As in “I want to be ‘apart’ of it, NY NY.” No, you want to be “a part” of it! Well, okay, I’d want to be “apart” from NY.
People were probably more sane and less commie back then. I wonder if he could pull this off today
“”cutting fraud, waste, and abuse in DC.””
We had the Grace Commission during the RR administration for that reason but I don’t remember much being accomplished...sure sounded good and we had hopes!
“ IIRC, Coolidge was sworn in by his dad, and not at the Capitol. Trump should do similar. (Yes I know his dad is deceased...)”
That’s because Harding died and Coolidge was Vice President.
He was with his family in Vermont at the time and his father was a notary public.
Later back in DC he was sworn in again, just to make sure given his father was a state official.
I like your idea of Trump doing something different, but I’m not sure what that could be.
Yes, Coolidge was VP and was in Vermont on vacation with his family when President Harding died. Coolidge’s father, Frank Coolidge, was a Federal judge. So they just went out on the back porch and his father administered the oath of office.
Finally got around to reading Amity Shlaes’ Coolidge biography this past spring - excellent read of an excellent President.
One way Trump shouldn’t be like Coolidge: don’t put someone like Harlan Stone on the SCOTUS.
Wow! This dive into a part of history I didn’t get at school is really interesting! Thank you, and I hope Trump listens to you!!!! Or at least to President Coolidge :D
Yeah.
It is interesting.
I would like to see President Trump sworn in by US Supreme Court justice Clarence Thomas.
Been there done that
The National Commission on Fiscal Responsibility and Reform (often called Simpson-Bowles or Bowles-Simpson
How about William Proxmire and his Golden Fleece Award? THAT could be resurrected for kicks!
Trump seems more inspired by McKinley, the great champion of tariffs, at least judging by what he said in his Joe Rogan interview.
The better question is are we going to help?

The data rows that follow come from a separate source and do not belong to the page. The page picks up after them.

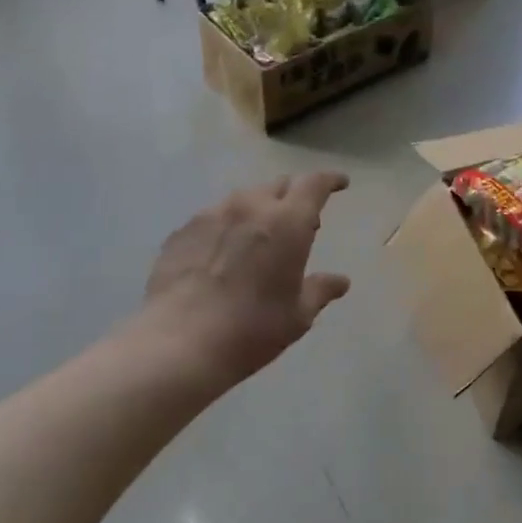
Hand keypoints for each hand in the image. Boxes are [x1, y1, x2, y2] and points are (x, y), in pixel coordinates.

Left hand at [141, 172, 351, 383]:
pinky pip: (213, 218)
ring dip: (258, 210)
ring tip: (260, 236)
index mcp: (287, 223)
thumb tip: (340, 281)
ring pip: (242, 199)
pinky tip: (223, 253)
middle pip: (277, 186)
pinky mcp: (181, 231)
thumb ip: (320, 290)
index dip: (330, 180)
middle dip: (294, 197)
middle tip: (301, 221)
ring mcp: (210, 215)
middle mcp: (249, 207)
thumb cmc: (252, 328)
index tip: (340, 183)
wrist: (180, 342)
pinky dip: (227, 227)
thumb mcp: (297, 315)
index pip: (314, 184)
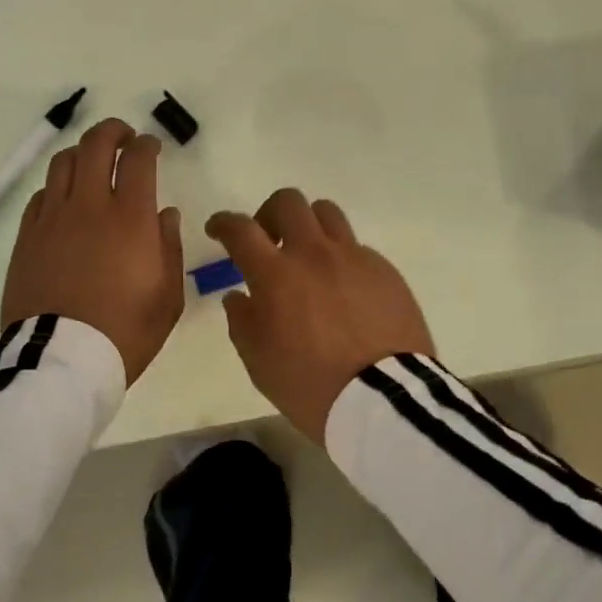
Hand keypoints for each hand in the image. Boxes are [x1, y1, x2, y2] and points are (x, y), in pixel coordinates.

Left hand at [1, 118, 184, 383]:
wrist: (60, 361)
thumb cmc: (125, 331)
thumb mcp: (167, 296)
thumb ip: (170, 247)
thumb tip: (165, 214)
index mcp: (130, 218)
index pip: (137, 159)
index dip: (146, 144)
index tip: (151, 146)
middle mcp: (89, 206)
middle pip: (95, 145)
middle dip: (112, 131)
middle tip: (123, 138)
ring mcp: (52, 219)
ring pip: (63, 162)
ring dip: (82, 152)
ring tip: (93, 163)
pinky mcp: (27, 237)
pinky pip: (41, 195)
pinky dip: (58, 187)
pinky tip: (65, 200)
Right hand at [205, 190, 433, 444]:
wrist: (384, 399)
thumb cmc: (310, 385)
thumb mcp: (259, 362)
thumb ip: (242, 321)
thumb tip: (238, 296)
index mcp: (275, 274)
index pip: (241, 229)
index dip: (223, 222)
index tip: (217, 229)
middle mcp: (313, 253)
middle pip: (288, 202)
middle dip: (269, 214)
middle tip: (268, 240)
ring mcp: (353, 257)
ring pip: (326, 212)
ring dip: (308, 226)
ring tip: (307, 255)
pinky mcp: (384, 270)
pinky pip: (356, 247)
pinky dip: (340, 258)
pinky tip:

I sure hope so, but based on his track record I’m not so optimistic. Remember he created the Space Force, and we now have Elon talking about a Department of Government Efficiency - as if something so self-contradictory is even possible. The name alone is a gargantuan oxymoron 😂
Coolidge was also the last president to oversee a net reduction in the national debt. Those are pretty big shoes to fill, and I’m not sure Trump is up to the task. Especially since he has no intention of making any changes whatsoever to the three biggest debt-drivers: SS, Medicare and Medicaid.

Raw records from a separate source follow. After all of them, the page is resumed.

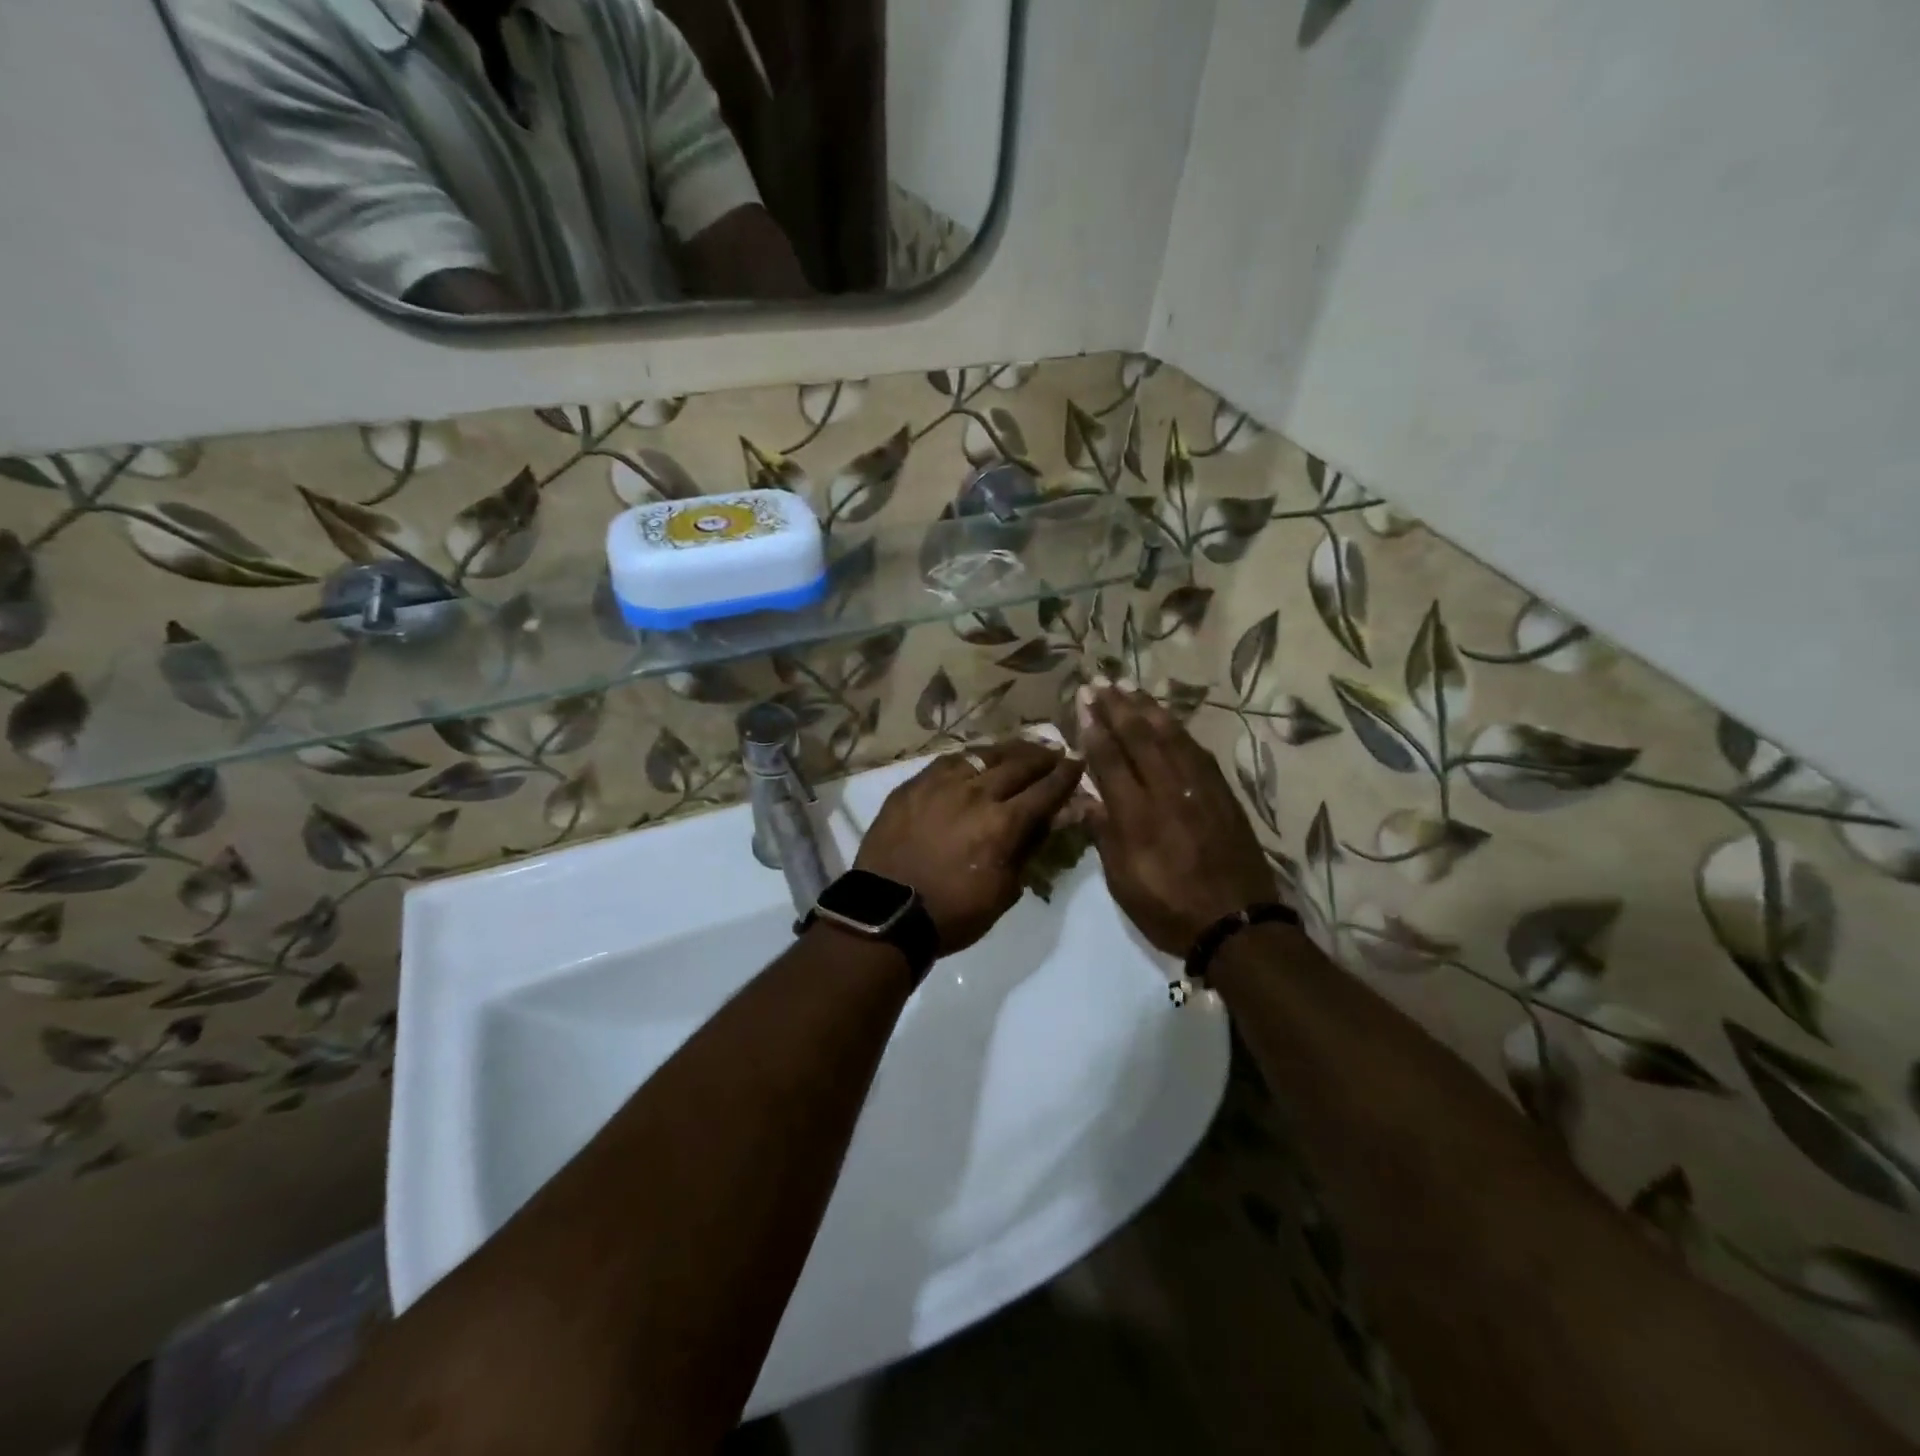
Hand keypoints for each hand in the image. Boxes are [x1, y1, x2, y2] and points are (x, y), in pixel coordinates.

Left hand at [855, 739, 1083, 954]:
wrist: (887, 912)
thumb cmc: (953, 912)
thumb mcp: (1004, 891)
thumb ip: (1028, 849)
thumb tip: (1051, 820)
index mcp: (1003, 824)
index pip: (1045, 791)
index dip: (1066, 775)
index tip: (1078, 762)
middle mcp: (976, 794)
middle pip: (1018, 765)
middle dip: (1042, 757)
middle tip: (1054, 751)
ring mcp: (940, 785)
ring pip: (983, 756)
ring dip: (1008, 751)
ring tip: (1021, 748)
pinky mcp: (913, 785)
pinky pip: (948, 761)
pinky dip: (970, 758)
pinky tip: (976, 758)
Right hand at [1077, 685, 1278, 955]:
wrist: (1238, 924)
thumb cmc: (1169, 909)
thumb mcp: (1123, 882)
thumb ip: (1104, 835)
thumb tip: (1084, 798)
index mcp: (1138, 817)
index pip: (1111, 761)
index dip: (1095, 729)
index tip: (1083, 703)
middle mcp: (1168, 793)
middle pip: (1140, 739)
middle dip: (1117, 707)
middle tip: (1099, 682)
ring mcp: (1200, 790)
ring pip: (1171, 737)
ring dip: (1148, 709)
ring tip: (1130, 687)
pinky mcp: (1223, 794)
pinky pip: (1197, 751)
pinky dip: (1179, 729)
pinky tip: (1169, 719)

When Coolidge became Vice President, Progressivism was only (then) two decades old and America's first Progressive president had only died just the year prior to Harding's inauguration. Almost the entirety of the United States at that time knew what it was like to live their lives independently and not really need an all-encompassing government.
Coolidge was great but...
Coolidge didn’t have to deal with mandatory spending programs which take up over half of the Federal budget. Not to mention just servicing our debt interest which about a third of the budget.
Nobody is willing to face the fact that we could zero out all discretionary spending and still go Weimar Republic.